_To-do item:_
Apart from the pictures, every entry should be reproduced exactly.

Page images and extracted text
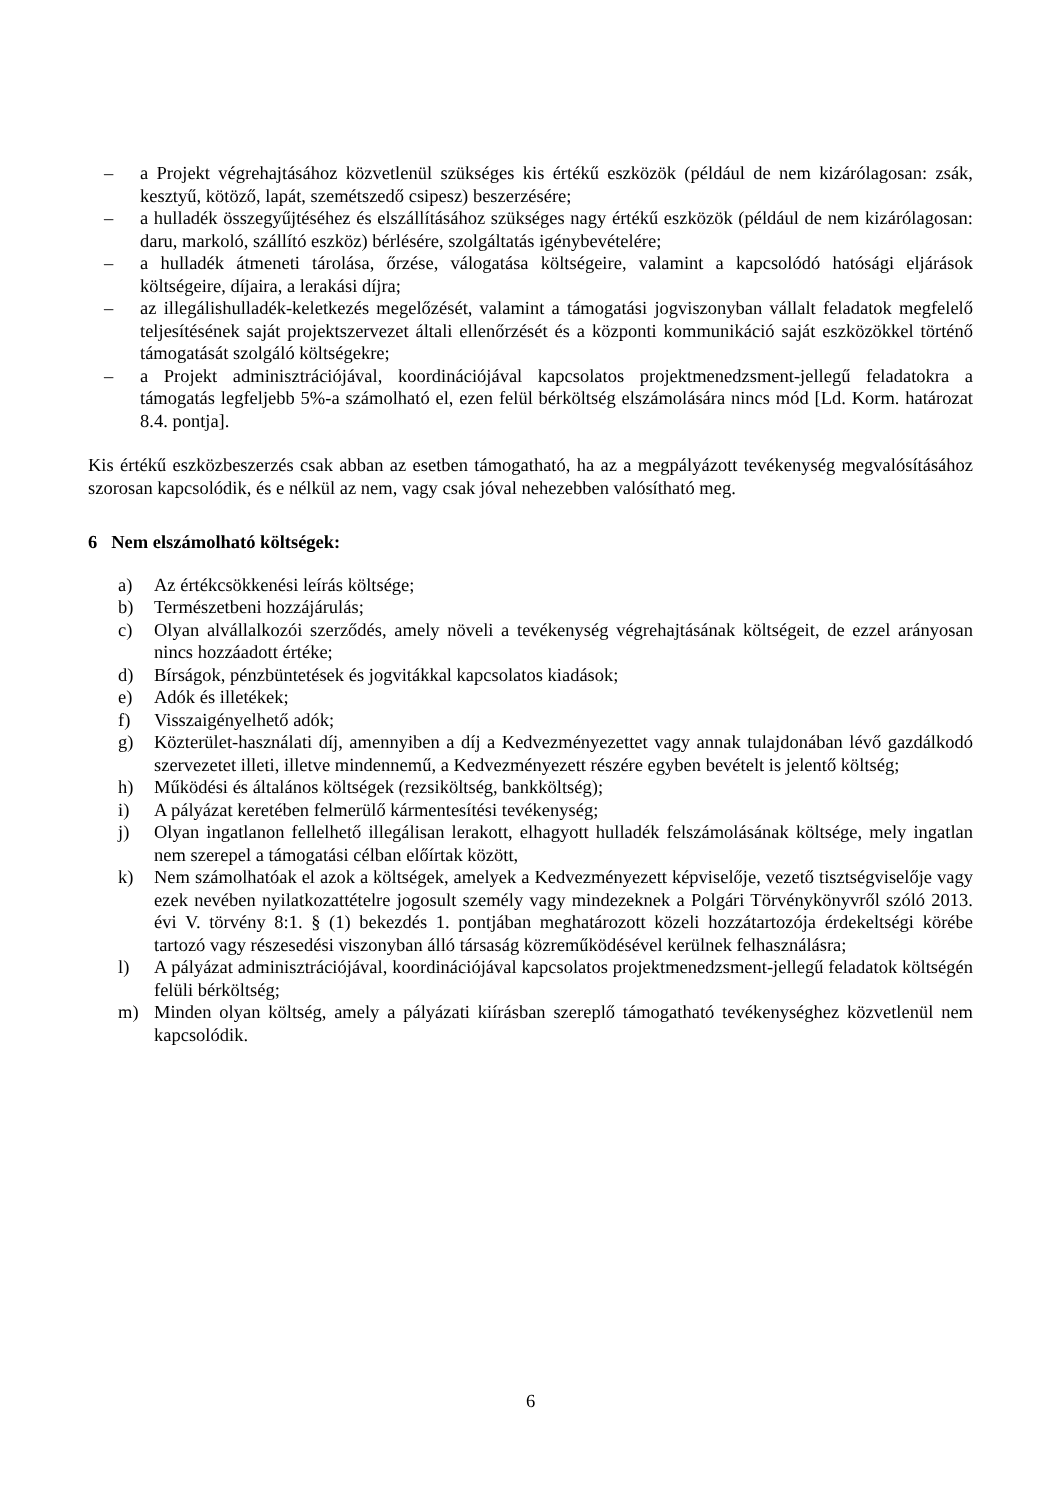– a Projekt végrehajtásához közvetlenül szükséges kis értékű eszközök (például de nem kizárólagosan: zsák, kesztyű, kötöző, lapát, szemétszedő csipesz) beszerzésére;
– a hulladék összegyűjtéséhez és elszállításához szükséges nagy értékű eszközök (például de nem kizárólagosan: daru, markoló, szállító eszköz) bérlésére, szolgáltatás igénybevételére;
– a hulladék átmeneti tárolása, őrzése, válogatása költségeire, valamint a kapcsolódó hatósági eljárások költségeire, díjaira, a lerakási díjra;
– az illegálishulladék-keletkezés megelőzését, valamint a támogatási jogviszonyban vállalt feladatok megfelelő teljesítésének saját projektszervezet általi ellenőrzését és a központi kommunikáció saját eszközökkel történő támogatását szolgáló költségekre;
– a Projekt adminisztrációjával, koordinációjával kapcsolatos projektmenedzsment-jellegű feladatokra a támogatás legfeljebb 5%-a számolható el, ezen felül bérköltség elszámolására nincs mód [Ld. Korm. határozat 8.4. pontja].
Kis értékű eszközbeszerzés csak abban az esetben támogatható, ha az a megpályázott tevékenység megvalósításához szorosan kapcsolódik, és e nélkül az nem, vagy csak jóval nehezebben valósítható meg.
6 Nem elszámolható költségek:
a) Az értékcsökkenési leírás költsége;
b) Természetbeni hozzájárulás;
c) Olyan alvállalkozói szerződés, amely növeli a tevékenység végrehajtásának költségeit, de ezzel arányosan nincs hozzáadott értéke;
d) Bírságok, pénzbüntetések és jogvitákkal kapcsolatos kiadások;
e) Adók és illetékek;
f) Visszaigényelhető adók;
g) Közterület-használati díj, amennyiben a díj a Kedvezményezettet vagy annak tulajdonában lévő gazdálkodó szervezetet illeti, illetve mindennemű, a Kedvezményezett részére egyben bevételt is jelentő költség;
h) Működési és általános költségek (rezsiköltség, bankköltség);
i) A pályázat keretében felmerülő kármentesítési tevékenység;
j) Olyan ingatlanon fellelhető illegálisan lerakott, elhagyott hulladék felszámolásának költsége, mely ingatlan nem szerepel a támogatási célban előírtak között,
k) Nem számolhatóak el azok a költségek, amelyek a Kedvezményezett képviselője, vezető tisztségviselője vagy ezek nevében nyilatkozattételre jogosult személy vagy mindezeknek a Polgári Törvénykönyvről szóló 2013. évi V. törvény 8:1. § (1) bekezdés 1. pontjában meghatározott közeli hozzátartozója érdekeltségi körébe tartozó vagy részesedési viszonyban álló társaság közreműködésével kerülnek felhasználásra;
l) A pályázat adminisztrációjával, koordinációjával kapcsolatos projektmenedzsment-jellegű feladatok költségén felüli bérköltség;
m) Minden olyan költség, amely a pályázati kiírásban szereplő támogatható tevékenységhez közvetlenül nem kapcsolódik.
6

_Result below:_
– a Projekt végrehajtásához közvetlenül szükséges kis értékű eszközök (például de nem kizárólagosan: zsák, kesztyű, kötöző, lapát, szemétszedő csipesz) beszerzésére;
– a hulladék összegyűjtéséhez és elszállításához szükséges nagy értékű eszközök (például de nem kizárólagosan: daru, markoló, szállító eszköz) bérlésére, szolgáltatás igénybevételére;
– a hulladék átmeneti tárolása, őrzése, válogatása költségeire, valamint a kapcsolódó hatósági eljárások költségeire, díjaira, a lerakási díjra;
– az illegálishulladék-keletkezés megelőzését, valamint a támogatási jogviszonyban vállalt feladatok megfelelő teljesítésének saját projektszervezet általi ellenőrzését és a központi kommunikáció saját eszközökkel történő támogatását szolgáló költségekre;
– a Projekt adminisztrációjával, koordinációjával kapcsolatos projektmenedzsment-jellegű feladatokra a támogatás legfeljebb 5%-a számolható el, ezen felül bérköltség elszámolására nincs mód [Ld. Korm. határozat 8.4. pontja].
Kis értékű eszközbeszerzés csak abban az esetben támogatható, ha az a megpályázott tevékenység megvalósításához szorosan kapcsolódik, és e nélkül az nem, vagy csak jóval nehezebben valósítható meg.
6 Nem elszámolható költségek:
a) Az értékcsökkenési leírás költsége;
b) Természetbeni hozzájárulás;
c) Olyan alvállalkozói szerződés, amely növeli a tevékenység végrehajtásának költségeit, de ezzel arányosan nincs hozzáadott értéke;
d) Bírságok, pénzbüntetések és jogvitákkal kapcsolatos kiadások;
e) Adók és illetékek;
f) Visszaigényelhető adók;
g) Közterület-használati díj, amennyiben a díj a Kedvezményezettet vagy annak tulajdonában lévő gazdálkodó szervezetet illeti, illetve mindennemű, a Kedvezményezett részére egyben bevételt is jelentő költség;
h) Működési és általános költségek (rezsiköltség, bankköltség);
i) A pályázat keretében felmerülő kármentesítési tevékenység;
j) Olyan ingatlanon fellelhető illegálisan lerakott, elhagyott hulladék felszámolásának költsége, mely ingatlan nem szerepel a támogatási célban előírtak között,
k) Nem számolhatóak el azok a költségek, amelyek a Kedvezményezett képviselője, vezető tisztségviselője vagy ezek nevében nyilatkozattételre jogosult személy vagy mindezeknek a Polgári Törvénykönyvről szóló 2013. évi V. törvény 8:1. § (1) bekezdés 1. pontjában meghatározott közeli hozzátartozója érdekeltségi körébe tartozó vagy részesedési viszonyban álló társaság közreműködésével kerülnek felhasználásra;
l) A pályázat adminisztrációjával, koordinációjával kapcsolatos projektmenedzsment-jellegű feladatok költségén felüli bérköltség;
m) Minden olyan költség, amely a pályázati kiírásban szereplő támogatható tevékenységhez közvetlenül nem kapcsolódik.
6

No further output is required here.